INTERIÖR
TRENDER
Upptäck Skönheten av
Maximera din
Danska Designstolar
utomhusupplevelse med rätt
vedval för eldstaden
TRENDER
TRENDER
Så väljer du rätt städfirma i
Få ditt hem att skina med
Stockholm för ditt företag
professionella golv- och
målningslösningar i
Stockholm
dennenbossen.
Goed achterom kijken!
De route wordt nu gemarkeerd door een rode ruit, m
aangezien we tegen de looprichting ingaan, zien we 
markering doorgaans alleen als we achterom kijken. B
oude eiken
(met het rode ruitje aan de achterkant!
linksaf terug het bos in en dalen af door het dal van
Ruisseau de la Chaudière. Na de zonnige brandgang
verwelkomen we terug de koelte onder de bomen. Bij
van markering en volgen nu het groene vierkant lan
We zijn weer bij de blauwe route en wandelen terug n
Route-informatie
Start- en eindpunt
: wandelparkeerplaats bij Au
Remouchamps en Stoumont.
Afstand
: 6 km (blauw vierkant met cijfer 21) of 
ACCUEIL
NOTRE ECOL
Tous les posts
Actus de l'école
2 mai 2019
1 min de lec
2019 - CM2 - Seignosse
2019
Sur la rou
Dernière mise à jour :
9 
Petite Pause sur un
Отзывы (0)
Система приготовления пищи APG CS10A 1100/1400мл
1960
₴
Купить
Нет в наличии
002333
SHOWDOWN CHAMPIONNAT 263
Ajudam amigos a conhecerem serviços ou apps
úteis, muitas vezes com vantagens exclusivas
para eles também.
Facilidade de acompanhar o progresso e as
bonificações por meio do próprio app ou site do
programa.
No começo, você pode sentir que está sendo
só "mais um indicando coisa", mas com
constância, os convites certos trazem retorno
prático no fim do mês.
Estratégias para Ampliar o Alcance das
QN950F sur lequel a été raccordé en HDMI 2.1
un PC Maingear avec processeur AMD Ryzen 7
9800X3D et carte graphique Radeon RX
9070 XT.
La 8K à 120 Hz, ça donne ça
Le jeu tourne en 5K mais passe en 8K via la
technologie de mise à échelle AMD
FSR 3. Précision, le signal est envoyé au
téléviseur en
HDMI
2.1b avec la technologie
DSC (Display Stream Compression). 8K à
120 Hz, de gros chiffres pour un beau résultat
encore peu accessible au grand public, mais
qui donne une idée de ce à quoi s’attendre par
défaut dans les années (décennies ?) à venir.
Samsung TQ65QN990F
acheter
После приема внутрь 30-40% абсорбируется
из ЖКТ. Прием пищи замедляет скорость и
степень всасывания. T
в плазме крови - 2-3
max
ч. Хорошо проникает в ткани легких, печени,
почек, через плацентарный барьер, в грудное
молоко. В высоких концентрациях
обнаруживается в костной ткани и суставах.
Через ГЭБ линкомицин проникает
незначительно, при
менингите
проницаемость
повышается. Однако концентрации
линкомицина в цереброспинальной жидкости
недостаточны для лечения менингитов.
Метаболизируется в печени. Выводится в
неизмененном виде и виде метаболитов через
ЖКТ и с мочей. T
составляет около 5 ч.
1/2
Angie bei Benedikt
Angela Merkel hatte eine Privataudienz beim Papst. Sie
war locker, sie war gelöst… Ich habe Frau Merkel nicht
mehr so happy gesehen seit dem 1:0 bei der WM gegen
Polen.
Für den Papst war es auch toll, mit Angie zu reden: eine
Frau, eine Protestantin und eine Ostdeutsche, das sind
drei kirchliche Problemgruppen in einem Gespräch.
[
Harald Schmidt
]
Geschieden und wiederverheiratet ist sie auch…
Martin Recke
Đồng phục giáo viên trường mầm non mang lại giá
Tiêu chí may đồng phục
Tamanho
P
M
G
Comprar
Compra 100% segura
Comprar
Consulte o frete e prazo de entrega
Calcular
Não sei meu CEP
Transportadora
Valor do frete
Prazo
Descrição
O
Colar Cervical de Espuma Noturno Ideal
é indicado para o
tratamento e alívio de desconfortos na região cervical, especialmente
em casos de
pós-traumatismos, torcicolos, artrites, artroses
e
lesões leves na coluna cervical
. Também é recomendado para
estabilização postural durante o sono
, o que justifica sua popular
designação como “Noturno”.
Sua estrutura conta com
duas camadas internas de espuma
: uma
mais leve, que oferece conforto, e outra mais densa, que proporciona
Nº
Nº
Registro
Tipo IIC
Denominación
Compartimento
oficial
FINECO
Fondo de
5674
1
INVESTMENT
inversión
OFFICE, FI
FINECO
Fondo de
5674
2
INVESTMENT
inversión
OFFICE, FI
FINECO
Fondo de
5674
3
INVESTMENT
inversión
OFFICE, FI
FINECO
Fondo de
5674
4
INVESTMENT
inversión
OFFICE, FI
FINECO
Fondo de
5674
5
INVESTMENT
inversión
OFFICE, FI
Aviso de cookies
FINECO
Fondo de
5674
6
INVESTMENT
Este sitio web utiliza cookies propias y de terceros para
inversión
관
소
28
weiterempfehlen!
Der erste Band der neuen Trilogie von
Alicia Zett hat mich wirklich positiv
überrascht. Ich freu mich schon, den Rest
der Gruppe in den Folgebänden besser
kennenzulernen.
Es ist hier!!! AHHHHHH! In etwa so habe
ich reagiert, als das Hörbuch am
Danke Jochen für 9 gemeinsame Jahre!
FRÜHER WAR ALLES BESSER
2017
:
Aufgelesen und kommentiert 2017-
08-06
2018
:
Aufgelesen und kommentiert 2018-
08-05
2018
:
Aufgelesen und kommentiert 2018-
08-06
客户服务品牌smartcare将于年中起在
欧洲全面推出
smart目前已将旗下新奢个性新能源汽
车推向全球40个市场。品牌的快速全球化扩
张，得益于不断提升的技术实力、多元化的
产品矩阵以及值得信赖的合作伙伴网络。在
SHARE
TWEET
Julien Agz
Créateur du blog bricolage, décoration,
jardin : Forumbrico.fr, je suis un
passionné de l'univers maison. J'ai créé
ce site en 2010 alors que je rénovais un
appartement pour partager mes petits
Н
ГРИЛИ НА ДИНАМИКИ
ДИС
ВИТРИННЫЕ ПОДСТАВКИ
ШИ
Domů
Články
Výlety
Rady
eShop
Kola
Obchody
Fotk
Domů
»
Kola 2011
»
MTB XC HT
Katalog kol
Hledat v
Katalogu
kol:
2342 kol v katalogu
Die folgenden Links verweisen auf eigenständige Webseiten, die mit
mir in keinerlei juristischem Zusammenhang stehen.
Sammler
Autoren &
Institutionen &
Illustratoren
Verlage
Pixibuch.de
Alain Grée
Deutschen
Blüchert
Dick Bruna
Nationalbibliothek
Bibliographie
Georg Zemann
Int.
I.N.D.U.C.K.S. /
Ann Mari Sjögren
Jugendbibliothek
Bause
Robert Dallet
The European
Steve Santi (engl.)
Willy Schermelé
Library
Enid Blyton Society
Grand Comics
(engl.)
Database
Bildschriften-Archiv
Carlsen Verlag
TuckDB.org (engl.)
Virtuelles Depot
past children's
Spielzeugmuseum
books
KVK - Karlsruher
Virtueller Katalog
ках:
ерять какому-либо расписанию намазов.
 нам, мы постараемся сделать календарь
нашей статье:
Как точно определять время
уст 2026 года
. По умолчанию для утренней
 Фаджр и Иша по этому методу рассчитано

→ **REQUEST**
Give the number of lines in the rows above that contain the string "auch", with case counting. Reply with the number only.

→ **REPLY TO THE EXERCISE**
2